Overview
Acampomelic campomelic dysplasia (ACD) is a subtler form of campomelic dysplasia characterized by skeletal anomalies without the classical bowed long bones. It results from haploinsufficiency or regulatory disruptions of the SOX9 gene, a pivotal regulator of chondrogenesis and sex development. In some cases, upstream deletions affecting the regulatory landscape of SOX9 lead to atypical phenotypes, including 46,XY individuals presenting as phenotypic females or with discordant gonadal sex. Here we discuss the pathogenic mechanism, clinical implications, and diagnostic considerations for upstream SOX9 deletions associated with ACD and absent minipuberty.
Genetic Basis: SOX9 and its Regulation
SOX9 is essential for cartilage formation and testis determination. While the coding region mutations can underlie classic campomelic dysplasia, non-coding regulatory elements upstream of SOX9 control its expression during development. Deletions or disruptions in this regulatory domain can reduce SOX9 dosage in specific tissues or developmental windows, producing the campomelic phenotype without skeletal bowing, or altering gonadal differentiation. An upstream regulatory deletion can therefore cause acampomelic forms and contribute to sex development disorders, including 46,XY gonadal dysgenesis with female external phenotype.
Clinical Presentation: 46,XY Female and Absent Minipuberty
In patients with upstream SOX9 deletions, the clinical spectrum often includes:
- ACD-like skeletal findings without overt tibial bowing
- Discrepancies between chromosomal sex and gonadal/phenotypic sex, frequently resulting in 46,XY individuals with female or ambiguous external genitalia
- Absent minipuberty, a phase in infancy characterized by transient activation of the hypothalamic-pituitary-gonadal axis, which is crucial for initiating normal genital development and gonadal maturation
- Potential implications for fertility and puberty timing later in life
Absent minipuberty signals a disruption of early gonadal axis activity, often indicating underlying dysgenesis or regulatory disruptions of sex-determining genes such as SOX9.
Diagnostic Approach
The diagnostic workup integrates clinical findings, imaging, and comprehensive genetic testing:
- Clinical assessment: skeletal survey forCampomelic features, measurement of growth parameters, and detailed genital examination.
- Radiology: targeted X-rays to assess for subtle bowing or other skeletal anomalies associated with AC D.
- Genetic testing: chromosomal analysis to confirm 46,XY status; microarray or comparative genomic hybridization to detect copy-number changes; and targeted sequencing with deletion/duplication analysis of the SOX9 regulatory region upstream of the gene.
- Functional studies: when available, hormonal profiling during infancy to evaluate the activity of the hypothalamic-pituitary-gonadal axis and to document absent or blunted minipuberty.
Identification of an upstream SOX9 deletion has important implications for prognosis and management, distinguishing AC D from other skeletal dysplasias and guiding family counseling.

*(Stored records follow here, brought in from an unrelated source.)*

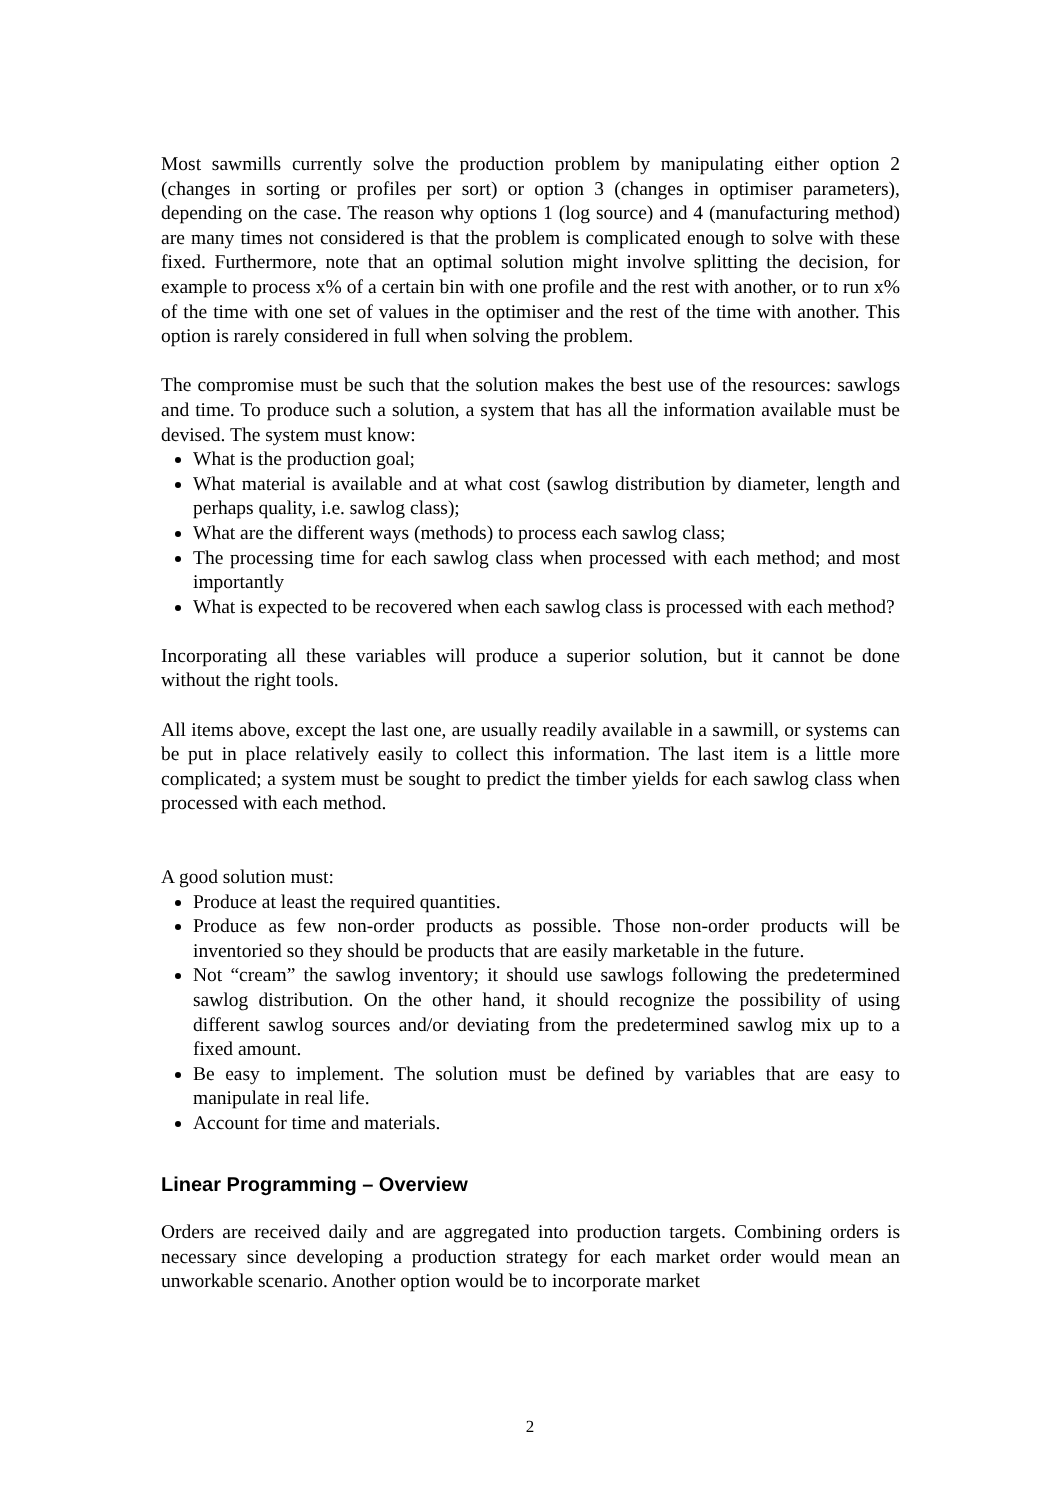Most sawmills currently solve the production problem by manipulating either option 2 (changes in sorting or profiles per sort) or option 3 (changes in optimiser parameters), depending on the case. The reason why options 1 (log source) and 4 (manufacturing method) are many times not considered is that the problem is complicated enough to solve with these fixed. Furthermore, note that an optimal solution might involve splitting the decision, for example to process x% of a certain bin with one profile and the rest with another, or to run x% of the time with one set of values in the optimiser and the rest of the time with another. This option is rarely considered in full when solving the problem.
The compromise must be such that the solution makes the best use of the resources: sawlogs and time. To produce such a solution, a system that has all the information available must be devised. The system must know:
What is the production goal;
What material is available and at what cost (sawlog distribution by diameter, length and perhaps quality, i.e. sawlog class);
What are the different ways (methods) to process each sawlog class;
The processing time for each sawlog class when processed with each method; and most importantly
What is expected to be recovered when each sawlog class is processed with each method?
Incorporating all these variables will produce a superior solution, but it cannot be done without the right tools.
All items above, except the last one, are usually readily available in a sawmill, or systems can be put in place relatively easily to collect this information. The last item is a little more complicated; a system must be sought to predict the timber yields for each sawlog class when processed with each method.
A good solution must:
Produce at least the required quantities.
Produce as few non-order products as possible. Those non-order products will be inventoried so they should be products that are easily marketable in the future.
Not “cream” the sawlog inventory; it should use sawlogs following the predetermined sawlog distribution. On the other hand, it should recognize the possibility of using different sawlog sources and/or deviating from the predetermined sawlog mix up to a fixed amount.
Be easy to implement. The solution must be defined by variables that are easy to manipulate in real life.
Account for time and materials.
Linear Programming – Overview
Orders are received daily and are aggregated into production targets. Combining orders is necessary since developing a production strategy for each market order would mean an unworkable scenario. Another option would be to incorporate market
2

Implications for Management and Counseling
Management is multidisciplinary, focusing on skeletal care, endocrine evaluation, and psychosocial support:
- Orthopedic monitoring for skeletal instability and potential deformities; physical therapy to optimize mobility
- Endocrine assessment for gonadal function, with consideration of early life hormonal status and long-term fertility planning
- Gender identity support and counseling, particularly in cases with 46,XY karyotype presenting as female phenotype
- Regular follow-up to monitor growth, development, and potential complications associated with regulatory disruptions of SOX9
Genetic counseling should emphasize the non-recurrent nature of many upstream regulatory deletions but also cover recurrence risk, depending on whether the deletion is de novo or inherited from a parent carrying a balanced rearrangement.
Clinical Significance and Take-Home Messages
Upstream deletions affecting SOX9 regulation illustrate how non-coding genetic regions can profoundly influence development and phenotypic presentation. In acampomelic campomelic dysplasia, absence of minipuberty can be a meaningful early clue to disrupted sex development and gonadal function, reinforcing the need for early hormonal and endocrine evaluation. Clinicians should consider regulatory region deletions of SOX9 in patients with ACD features who show discordance between chromosomal and phenotypic sex, and pursue comprehensive molecular testing accordingly.
References and Further Reading
Key case reports and reviews highlight the role of SOX9 regulatory elements in campomelic dysplasia and related disorders, including instances of olfactory bulb agenesis and other diagnostic indicators that refine the spectrum of AC D.